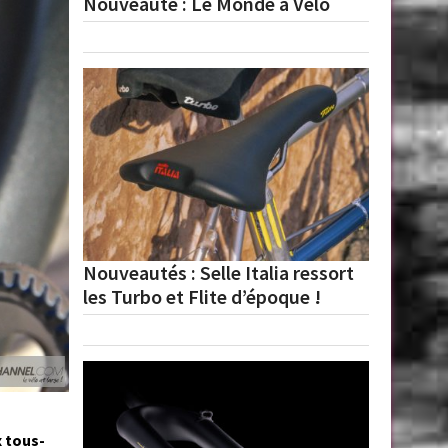
Nouveauté : Le Monde à Vélo
Nouveautés : Selle Italia ressort
les Turbo et Flite d’époque !
x tous-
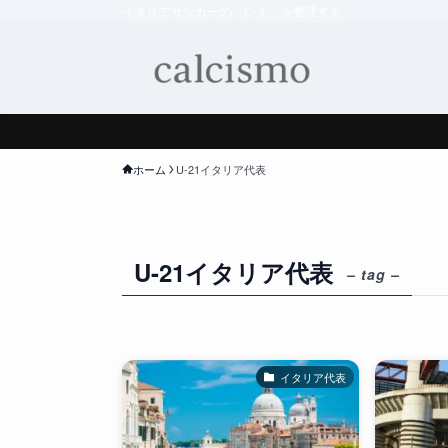
イタリアサッカーの「いま」を整理する
ホーム
U-21イタリア代表
U-21イタリア代表
– tag –
イタリア代表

--------

> **TASK DIRECTIONS**:
Quote, word for word, every line of text read from the records above. Leave out the pictures.

> **OUTPUT BELOW**:
Nouveauté : Le Monde à Vélo
Nouveautés : Selle Italia ressort
les Turbo et Flite d’époque !
x tous-
イタリアサッカーの「いま」を整理する
ホーム
U-21イタリア代表
U-21イタリア代表
– tag –
イタリア代表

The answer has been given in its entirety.